EXERCISE DESCRIPTION:
Locate the line that contains "neck: (266, 724)". Retype it and every line after it to the end of the records, exactly, but not the pictures.

PROVIDED RECORDS START

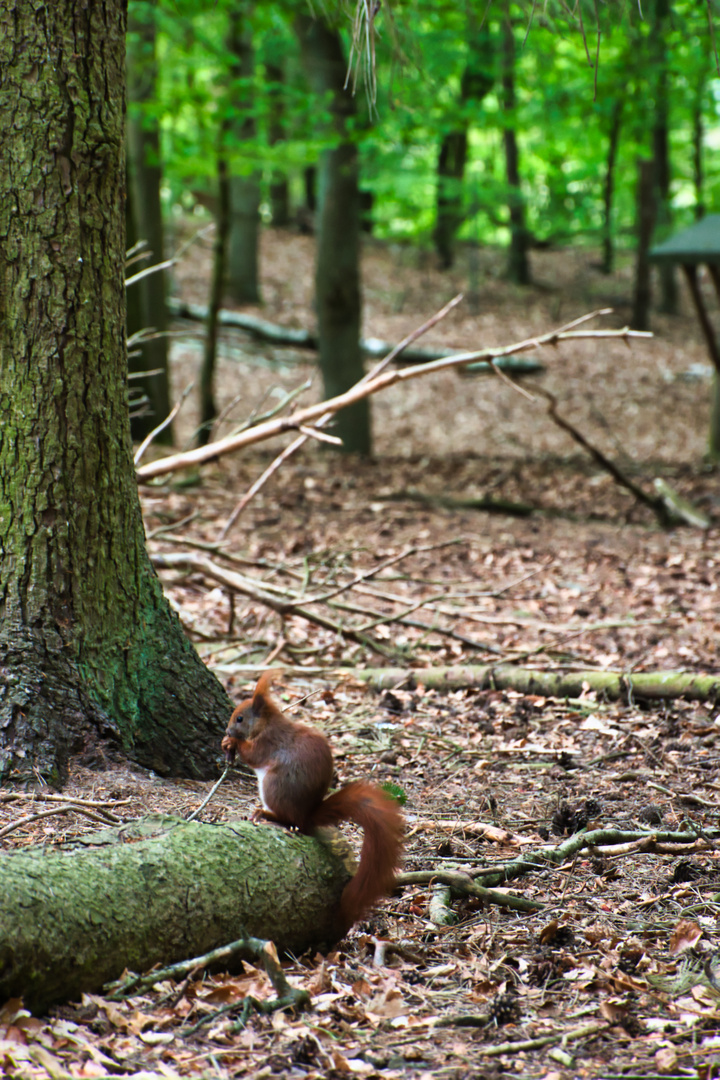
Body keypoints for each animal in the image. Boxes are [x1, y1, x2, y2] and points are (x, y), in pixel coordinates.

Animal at [221, 669, 399, 933]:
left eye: (240, 718)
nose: (227, 731)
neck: (266, 724)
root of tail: (307, 815)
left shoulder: (268, 742)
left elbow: (253, 755)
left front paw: (232, 744)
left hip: (273, 786)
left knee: (289, 819)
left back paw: (267, 815)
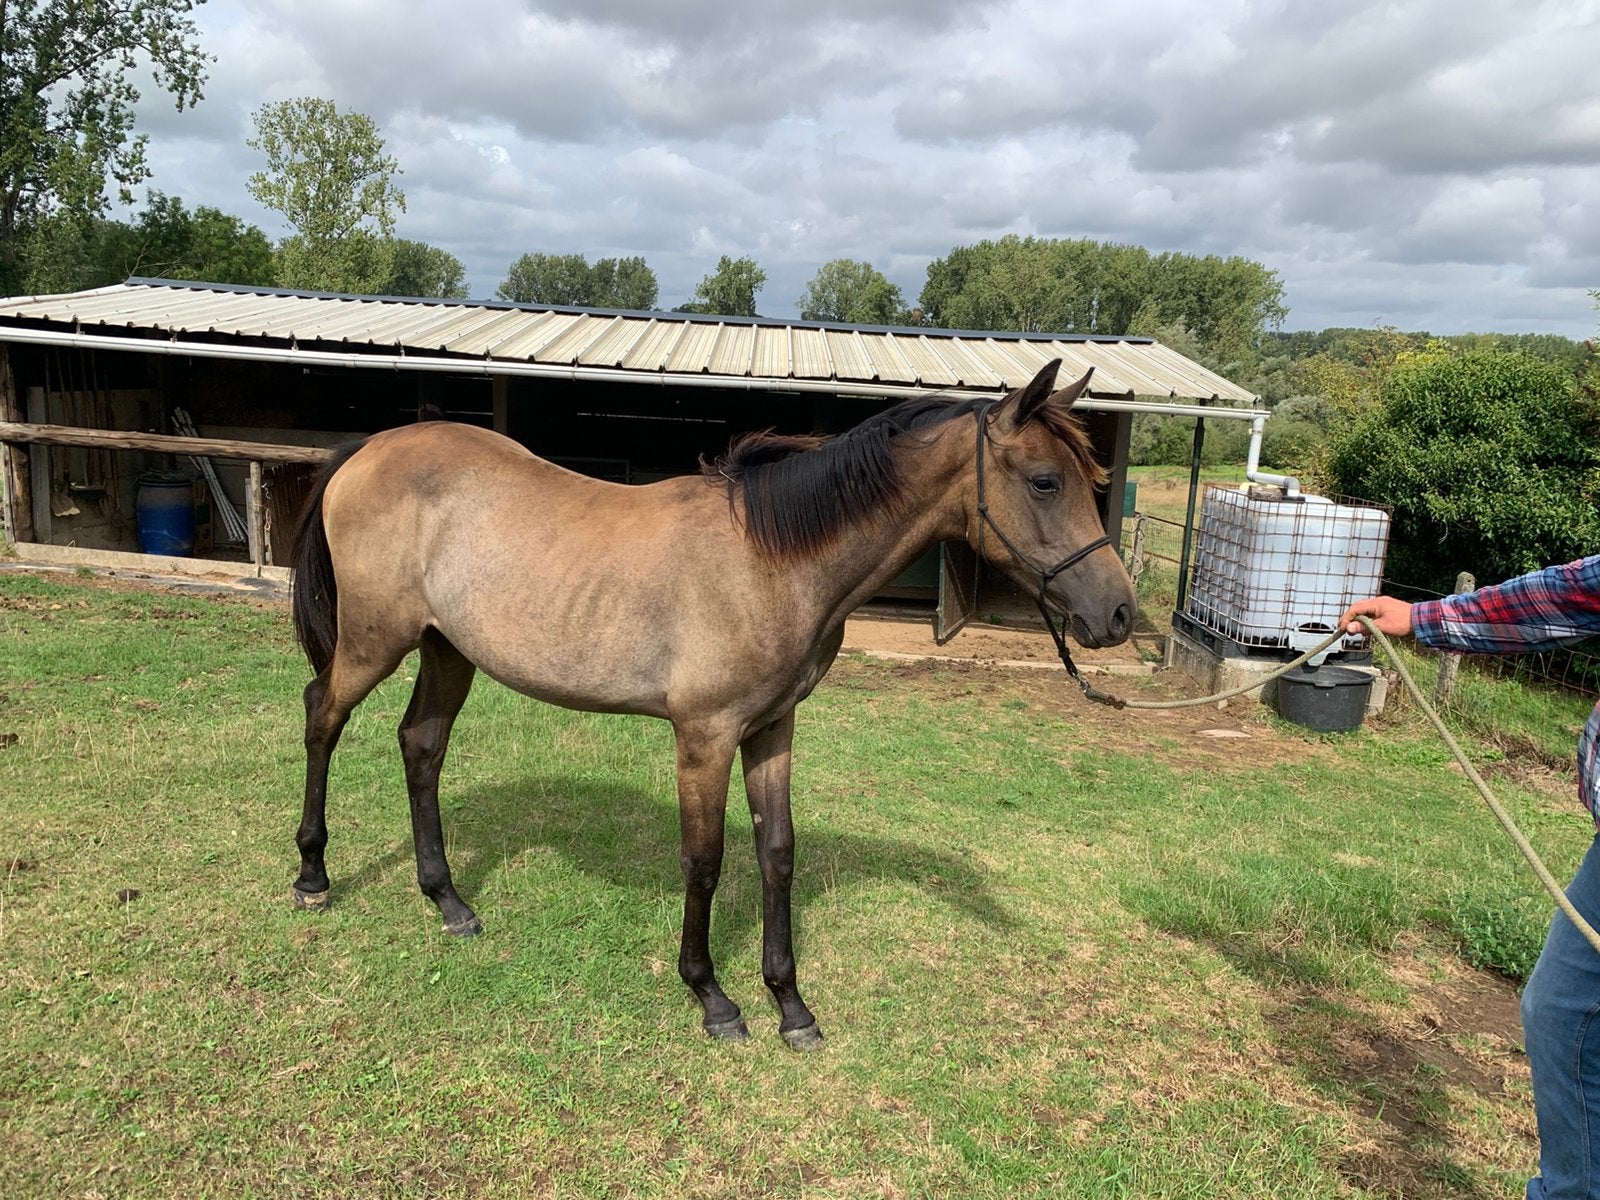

PROVIDED RECORDS END

REPLY:
neck: (266, 724)
root of tail: (307, 815)
left shoulder: (268, 742)
left elbow: (253, 755)
left front paw: (232, 744)
left hip: (273, 786)
left knee: (289, 819)
left back paw: (267, 815)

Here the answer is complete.